>>17181722The disgust, I have personally found, is in understanding the logistics required to exist.
Imagine, if you will, place yourself in an empty white space.
Now for a single day of your life, consider, what it took to get your clothing that you wear. The factories, the transport, the roads, the slave labor, the food. And that's just clothing. Now imagine the computer you are using. Each part, what it took to make it. So for every spent thing, that it took to get that thing you are using, or the food you are eating, place it in a giant pile. If you live in the west, that pile will get rather large, very quickly. A result of globalism and international trade.
Now, imagine the same thing, if you lived in a cave in a mountain, and ate what you could wild harvest.
That is cause and effect, the weight of karma. That's one mental trick I use to give it some physical representation. That is the aversion I believe they speak of. So much has to suffer, just so you can live comfortably.

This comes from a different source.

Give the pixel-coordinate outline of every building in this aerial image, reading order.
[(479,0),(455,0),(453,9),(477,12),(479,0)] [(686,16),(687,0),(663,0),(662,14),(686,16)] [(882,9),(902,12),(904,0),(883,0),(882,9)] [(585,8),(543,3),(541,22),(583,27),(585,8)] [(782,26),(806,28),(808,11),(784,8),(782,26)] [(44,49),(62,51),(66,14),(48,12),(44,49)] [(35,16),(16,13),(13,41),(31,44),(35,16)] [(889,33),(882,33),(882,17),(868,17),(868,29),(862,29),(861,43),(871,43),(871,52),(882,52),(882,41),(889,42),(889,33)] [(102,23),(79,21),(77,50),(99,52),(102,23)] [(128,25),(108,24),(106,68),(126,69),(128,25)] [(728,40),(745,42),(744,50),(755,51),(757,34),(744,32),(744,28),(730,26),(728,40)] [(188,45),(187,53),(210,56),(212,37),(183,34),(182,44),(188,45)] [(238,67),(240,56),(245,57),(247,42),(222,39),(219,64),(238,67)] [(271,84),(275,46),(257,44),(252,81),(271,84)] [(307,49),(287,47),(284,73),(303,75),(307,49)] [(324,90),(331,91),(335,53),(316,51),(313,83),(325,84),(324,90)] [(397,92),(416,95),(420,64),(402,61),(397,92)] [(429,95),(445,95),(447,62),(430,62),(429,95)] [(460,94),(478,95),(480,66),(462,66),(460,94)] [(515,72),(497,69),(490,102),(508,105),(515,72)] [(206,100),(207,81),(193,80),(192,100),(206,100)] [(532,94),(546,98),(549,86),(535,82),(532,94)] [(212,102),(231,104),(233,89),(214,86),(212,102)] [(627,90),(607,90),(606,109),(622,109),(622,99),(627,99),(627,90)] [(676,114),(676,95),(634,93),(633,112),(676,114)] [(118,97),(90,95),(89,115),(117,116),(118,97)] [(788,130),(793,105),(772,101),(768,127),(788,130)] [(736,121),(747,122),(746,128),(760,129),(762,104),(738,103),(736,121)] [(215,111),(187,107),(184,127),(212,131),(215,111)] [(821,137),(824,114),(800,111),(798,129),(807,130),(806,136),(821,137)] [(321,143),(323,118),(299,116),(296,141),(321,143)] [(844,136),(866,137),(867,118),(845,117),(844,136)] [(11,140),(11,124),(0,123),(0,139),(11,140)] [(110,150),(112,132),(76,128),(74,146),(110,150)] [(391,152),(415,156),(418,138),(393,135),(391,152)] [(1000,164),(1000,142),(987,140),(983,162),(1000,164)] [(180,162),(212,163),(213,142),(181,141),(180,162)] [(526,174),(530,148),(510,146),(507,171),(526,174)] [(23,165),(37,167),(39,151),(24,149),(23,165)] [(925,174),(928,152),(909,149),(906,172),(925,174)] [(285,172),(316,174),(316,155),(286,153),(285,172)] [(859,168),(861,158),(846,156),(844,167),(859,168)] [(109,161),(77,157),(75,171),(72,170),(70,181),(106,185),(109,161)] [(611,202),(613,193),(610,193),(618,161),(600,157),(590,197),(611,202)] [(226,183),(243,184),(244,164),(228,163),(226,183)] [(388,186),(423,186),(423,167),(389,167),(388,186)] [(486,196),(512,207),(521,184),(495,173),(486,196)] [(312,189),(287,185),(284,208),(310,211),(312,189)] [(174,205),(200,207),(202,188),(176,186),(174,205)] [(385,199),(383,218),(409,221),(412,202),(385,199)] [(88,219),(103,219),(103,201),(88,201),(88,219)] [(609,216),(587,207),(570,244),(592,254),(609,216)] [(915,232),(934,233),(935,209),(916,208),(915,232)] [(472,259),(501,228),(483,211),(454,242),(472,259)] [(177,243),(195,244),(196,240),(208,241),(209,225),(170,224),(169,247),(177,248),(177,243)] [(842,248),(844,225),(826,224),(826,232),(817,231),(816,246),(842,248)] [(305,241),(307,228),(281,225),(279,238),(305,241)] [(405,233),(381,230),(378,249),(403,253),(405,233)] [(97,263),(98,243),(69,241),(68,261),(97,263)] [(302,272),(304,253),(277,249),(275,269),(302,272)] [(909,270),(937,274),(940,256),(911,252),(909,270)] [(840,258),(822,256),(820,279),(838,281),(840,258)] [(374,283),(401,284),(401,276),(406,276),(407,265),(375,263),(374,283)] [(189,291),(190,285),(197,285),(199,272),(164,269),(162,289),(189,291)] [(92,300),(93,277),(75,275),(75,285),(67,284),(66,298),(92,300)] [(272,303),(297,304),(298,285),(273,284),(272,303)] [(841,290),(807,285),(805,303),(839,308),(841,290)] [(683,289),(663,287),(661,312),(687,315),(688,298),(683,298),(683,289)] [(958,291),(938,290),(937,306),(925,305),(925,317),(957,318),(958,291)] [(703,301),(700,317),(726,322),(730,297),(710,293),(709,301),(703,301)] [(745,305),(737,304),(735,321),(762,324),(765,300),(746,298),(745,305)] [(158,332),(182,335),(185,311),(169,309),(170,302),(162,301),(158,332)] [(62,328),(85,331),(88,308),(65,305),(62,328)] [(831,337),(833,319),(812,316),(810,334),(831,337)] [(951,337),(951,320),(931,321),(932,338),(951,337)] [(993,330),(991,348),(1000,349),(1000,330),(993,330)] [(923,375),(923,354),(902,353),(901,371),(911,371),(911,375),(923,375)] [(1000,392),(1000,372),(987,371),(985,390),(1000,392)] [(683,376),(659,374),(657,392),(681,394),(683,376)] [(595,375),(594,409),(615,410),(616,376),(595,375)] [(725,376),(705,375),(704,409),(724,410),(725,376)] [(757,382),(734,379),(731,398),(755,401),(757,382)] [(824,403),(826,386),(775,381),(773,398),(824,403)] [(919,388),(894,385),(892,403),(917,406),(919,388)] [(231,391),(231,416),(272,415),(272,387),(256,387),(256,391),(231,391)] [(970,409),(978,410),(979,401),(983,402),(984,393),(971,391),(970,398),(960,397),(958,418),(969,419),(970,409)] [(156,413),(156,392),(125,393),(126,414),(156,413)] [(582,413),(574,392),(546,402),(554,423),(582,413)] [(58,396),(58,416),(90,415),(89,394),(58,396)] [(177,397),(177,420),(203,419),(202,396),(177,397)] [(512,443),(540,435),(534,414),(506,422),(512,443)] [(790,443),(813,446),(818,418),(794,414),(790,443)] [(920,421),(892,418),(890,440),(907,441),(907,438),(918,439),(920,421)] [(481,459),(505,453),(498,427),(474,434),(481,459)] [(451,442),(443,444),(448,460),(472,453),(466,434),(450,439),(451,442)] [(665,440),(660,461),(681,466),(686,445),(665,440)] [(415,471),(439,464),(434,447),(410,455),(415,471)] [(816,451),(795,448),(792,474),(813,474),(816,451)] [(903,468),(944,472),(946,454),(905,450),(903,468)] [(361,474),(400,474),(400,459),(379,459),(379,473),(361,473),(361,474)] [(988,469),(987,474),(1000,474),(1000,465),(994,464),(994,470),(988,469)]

The more localized your logistic load is, the less karmic weight is accumulated. It's no wonder Dharma flourished in Tibet for so long when they stayed isolated and basically lived like medieval vagabonds.
The more global Buddhism becomes, I have the more it has become a Buddhism of the donors and sponsors. It cannot be what it once was, because it might upset its source of income. Buddhism at its core, opposes degeneracy like homosexuality, abortion and the like, but now, it's all for it, Buddhism of the donors. Every school of thought is vulnerable to this pattern.